La poesia è per tutti: persone colte o meno, giovani o vecchi… Perché il suo linguaggio è universale. Il parere del poeta Davide Rondoni.

 

I giovani amano la poesia? Lo abbiamo chiesto al poeta Davide Rondoni.

Msa. Rondoni, ai giovani di oggi interessa ancora la poesia?
Rondoni. 
Tolga quell’«ancora». Interessa, sì e sempre. Quell’ancora così diffuso è tendenzioso ed è segno di una mentalità scolastica libresca. Ogni volta che si parla in modo vivo e vero di poesia, i ragazzi ti ascoltano incantati.

Che cosa trovano nella poesia?
Quello che trova l’uomo di sempre. Le parole accese, più profonde e adeguate al livello vero dell’esperienza e dell’esistenza rispetto alle tante chiacchiere e parole che oggi si scambiano facilmente. Trovano una voce che dice la vita a livello più profondo. Perché la poesia è arte della parola. E oggi, paradossalmente, mentre le aziende più ricche del mondo hanno fatto e fanno i soldi con le parole (vedi Amazon, Facebook, ecc.), gli insegnanti della parola (cioè le facoltà umanistiche, i professori…) hanno ucciso il tesoro che avevano tra le mani, che è, appunto, il bene della parola, per cui hanno reso scolastica la letteratura, banale la bellezza. E l’hanno fatto in un momento in cui il mondo ci stava dicendo che l’uomo è un essere di parola.

Facciamo un passo indietro: che cos’è la poesia?
La poesia è un’arte e, come tutte le arti, richiede molto impegno e fatica, molta dedizione e talento. Tanto più in Italia, dove se provi a scrivere poesie ti ritrovi con Dante, Petrarca, Leopardi, Ungaretti, Luzi che ti guardano… Scrivere poesie in Italia è un po’ un azzardo. Ma, al di là di questo, la poesia è un’arte molto difficile che merita grande rispetto, perché la parola richiede attenzione. Riuscire a fare parole che siano armonizzate da un ritmo e diano senso profondo al nostro viaggiare nella vita, non è proprio facile. Poi, di parole che possono emozionare ce ne sono tante, però non è poesia. Anche perché la lingua italiana è così bella che fa venire in mente la poesia sempre.
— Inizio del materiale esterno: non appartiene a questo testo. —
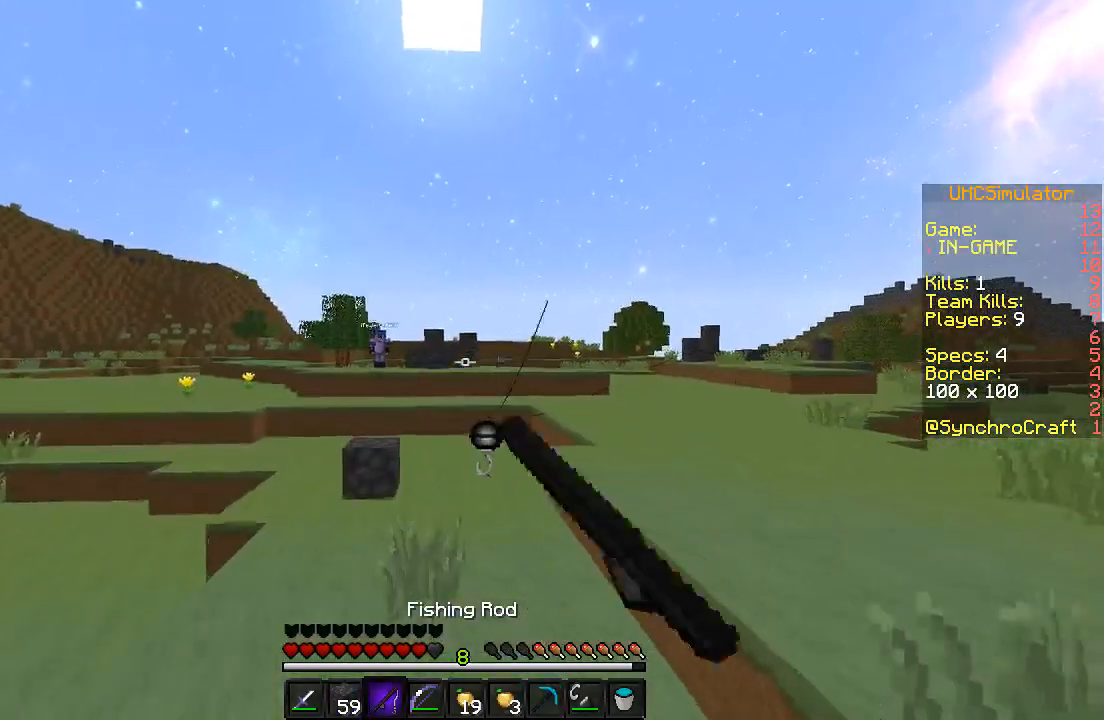
{"keys": ["d", "w"], "events": [[350, "d", "down"]]}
Lei ha scritto un libro, L’allodola e il fuoco. Le 50 poesie che mi hanno acceso la vita (La nave di Teseo, 2017) per «suggerire» ai giovani un percorso di avvicinamento all’arte poetica. Senza voler fare classifiche, ci sono poeti che più di altri possono essere d’aiuto in tal senso?
È difficile individuare poesie che possono andare bene per tutti. Io mi sono avvicinato al mondo poetico con la voce di Mario Luzi che, certamente, non è un poeta facile. Ma le poesie sono come le persone: non è che si debbano capire subito. Anche perché la poesia non si capisce, si comprende, cioè si prende per tutta la vita e poi ci si parla, ci si interroga, ci si sorprende. Le vie per avvicinarsi alla poesia sono strane come quelle del Signore, sono infinite. Poi, certo, ci sono poeti che appena li ascolti, li leggi, ti colpiscono e ti invitano a leggerne altri. Come Dylan Thomas, Ungaretti, Bertolucci, Caproni, Luzi per stare solo sui contemporanei. Inoltre, come dicevamo, la poesia, è un’arte, e quindi è un fenomeno umano e porta con sé il segreto dell’umano: in essa non c’è nulla di automatico. E quindi anche l’invito alla poesia, uno deve essere disposto a seguirlo, ci vuole una libertà che si impegna. Vale per tutte le esperienze estetiche: non c’è un’esperienza estetica che si pone automaticamente, e invece questo è uno dei più grossi errori che si compiono nello studio a scuola. Non puoi obbligare un ragazzo ad amare la letteratura, così come non puoi obbligare la gente a fare poesia, devi convincerla, persuaderla.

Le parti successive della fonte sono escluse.